Methods :A cohort of early breast cancer patients was identified at the Huntsman Cancer Institute (HCI) based on ICD-9 code (174.0-174.9) and inclusion in the HCI tumor registry for invasive breast cancer from 2005-2010.  Patients were included with stage I to IIIa disease at diagnosis, documented curative intent surgery, use of endocrine therapy, and lack of HER2 directed therapies (assumed as estrogen receptor positive and HER2 negative).  Patients receiving adjuvant chemotherapy were identified.  Price for chemotherapy was based on average wholesale price (AWP) for doxorubicin and cyclophosphamide followed by paclitaxel.
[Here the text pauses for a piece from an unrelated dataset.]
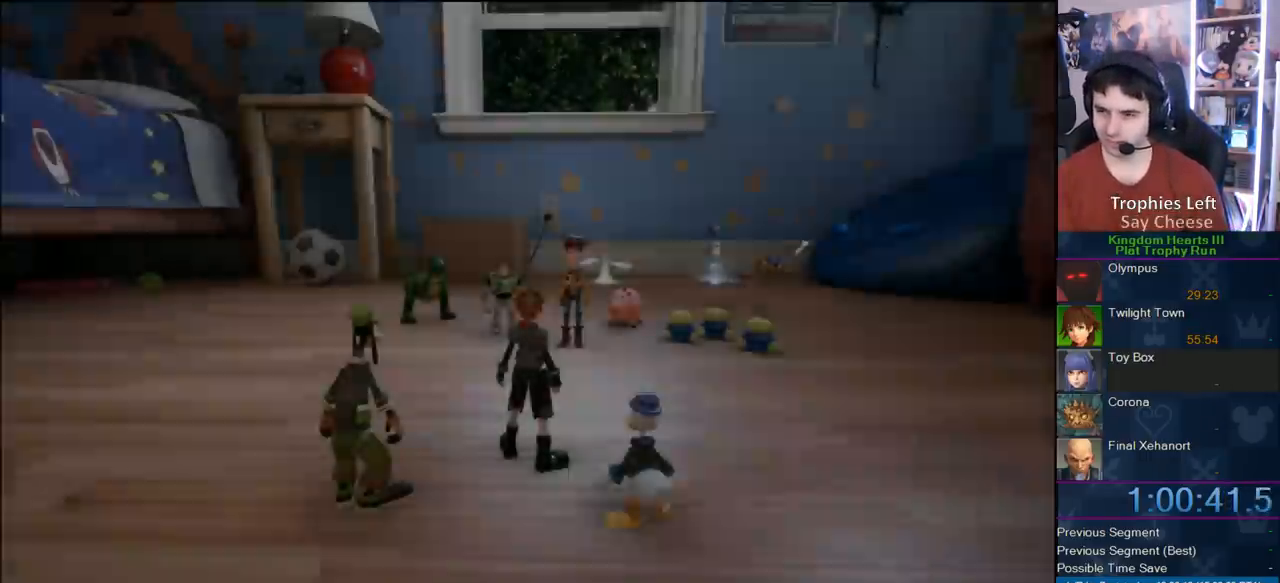
{"buttons": [], "left_stick": "up-left", "right_stick": "right", "button_events": []}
Results:  A total of 367 patients with early stage breast cancer were identified with a mean age of 58.2 years. Stage I, II and IIIa comprised 55%, 37.3% and 7.7% of patients at the time of diagnosis. There were 123 patients (33.5%) treated with adjuvant chemotherapy. Among the 123 patients treated with chemotherapy, 21%, 64.2% and 14.6% were stage I, II and IIIa respectively; which comprised 12.3%, 57.7%, and 64.3% of all stage I, II, and IIIa patients, respectively.  The predominate chemotherapy regimen was doxorubicin and cyclophosphamide with or without paclitaxel for 72% of patients.  The AWP of this regimen is $4476 with and $1507 without paclitaxel; Oncotype Dx at AWP is $4175. The mean age in patients receiving chemotherapy was 50.6 years compared to 62.1 years in patients not receiving chemotherapy (p < 0.0001). 

Conclusions:  Extraction of preliminary data from a real-world breast cancer cohort provided reference data on treatments and costs for the model to assess the impact of risk scores using Adjuvant Online! and Oncotype Dx.